> _Task directions_
From the records below, print exactly the lines starting at the one containing "fx_px: 51144" and ending at the one containing "focal_mm: 5.7", ends included, and nothing else.

Lens and sensor parameters

- - - - -

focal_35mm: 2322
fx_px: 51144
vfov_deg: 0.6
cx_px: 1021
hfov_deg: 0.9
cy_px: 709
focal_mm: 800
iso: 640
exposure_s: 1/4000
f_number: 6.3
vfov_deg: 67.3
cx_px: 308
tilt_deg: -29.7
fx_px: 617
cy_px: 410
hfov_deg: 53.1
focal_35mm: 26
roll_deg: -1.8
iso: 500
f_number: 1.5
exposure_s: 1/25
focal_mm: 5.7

- - - - -

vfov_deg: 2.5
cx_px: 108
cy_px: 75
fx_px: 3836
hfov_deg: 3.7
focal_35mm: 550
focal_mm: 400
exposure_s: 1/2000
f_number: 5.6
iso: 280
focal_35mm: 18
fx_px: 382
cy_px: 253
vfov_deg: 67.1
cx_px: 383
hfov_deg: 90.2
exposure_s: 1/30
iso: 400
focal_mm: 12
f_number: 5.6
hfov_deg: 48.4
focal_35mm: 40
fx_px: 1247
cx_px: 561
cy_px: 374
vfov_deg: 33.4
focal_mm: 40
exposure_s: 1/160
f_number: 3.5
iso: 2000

- - - - -

> _Solution to this problem_
fx_px: 51144
vfov_deg: 0.6
cx_px: 1021
hfov_deg: 0.9
cy_px: 709
focal_mm: 800
iso: 640
exposure_s: 1/4000
f_number: 6.3
vfov_deg: 67.3
cx_px: 308
tilt_deg: -29.7
fx_px: 617
cy_px: 410
hfov_deg: 53.1
focal_35mm: 26
roll_deg: -1.8
iso: 500
f_number: 1.5
exposure_s: 1/25
focal_mm: 5.7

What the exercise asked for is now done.